Last Film Show is a digital rental from AroVision

This is a little bit of an experiment, recycling a review from this newsletter rather than RNZ or the old blog.
But I first reviewed Pan Nalin’s Last Film Show back on 18 August (when it was in cinemas) and subscriber numbers have literally tripled since then so lots of you won’t have seen it.
It’s also – like everything else that’s more than a month old – behind the paywall.
But the film is just too good not to recommend now that it’s available as a rental.
A few weeks ago I wrote an article for RNZ arguing against the common cinephile opinion that 35mm (or 70mm or IMAX) film was inherently superior to digital presentation.
I stand by this. Empirically speaking, there’s no longer any justification for the constantly deteriorating picture quality and environmental wastefulness of film in cinemas. To argue otherwise is just the same analogue fetishisation that sees people pay twice the price for music on vinyl, only to play it back on a tinny bluetooth plastic turntable.
Watching Pan Nalin’s Last Film Show, though, I got one of those “are we the baddies?” moments because the romance of film is as strong in this picture as any I’ve ever seen.
Set in 2010, it’s the cinematic coming-of-age story of young Samay (Bhavin Rabari), a rapscallion determined to wag school at every opportunity in order to indulge his love of cinema and his curiosity about its technologies.
Thanks to his mother’s wonderful cooking, Samay is taken under the wing of projectionist Fazal (Bhavesh Shrimali) and he becomes determined to take his experiments with light back to the tiny railway village where his father makes tea for passengers.
Last Film Show is stunning to look at – photographed by Swapnil S. Sunawatne – and writer-director Nalin’s influences are all on show. Malick, Coppola, Kubrick, Tarkovsky are all referenced with reverence up there on the screen, but also the great Indian director Satyajit Ray, whose debut Pather Panchali seems to be the model for Samay’s home, family and landscape.

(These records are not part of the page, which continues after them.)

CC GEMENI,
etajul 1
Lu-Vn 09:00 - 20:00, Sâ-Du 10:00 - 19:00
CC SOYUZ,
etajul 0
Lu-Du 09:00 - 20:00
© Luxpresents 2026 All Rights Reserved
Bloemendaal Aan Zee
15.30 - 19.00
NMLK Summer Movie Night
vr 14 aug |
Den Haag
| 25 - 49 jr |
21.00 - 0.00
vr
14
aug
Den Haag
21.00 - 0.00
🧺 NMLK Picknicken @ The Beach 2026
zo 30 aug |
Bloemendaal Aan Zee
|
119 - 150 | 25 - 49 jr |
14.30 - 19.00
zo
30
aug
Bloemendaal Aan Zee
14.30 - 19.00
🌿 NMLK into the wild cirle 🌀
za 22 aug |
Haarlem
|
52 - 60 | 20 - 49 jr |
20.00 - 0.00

Landing beautifully in the sweet spot of my tastes and interests, Last Film Showis an absolute charmer and a wholehearted recommendation.
Last Film Show is also available as digital rental in Australia and it’s streaming on Prime Video in the USA but it’s not available at all in the UK (yet).
Further reading
I was hoping that my preview of New Zealand’s British and Irish Film Festival – which starts today – might have completed sub-editing at RNZ in time for this newsletter to go out but it hasn’t.
I’ll include a link in tomorrow’s edition but suffice to say that there are 17 films playing in 24 cinemas across 15 towns and cities. There’s some good watching there.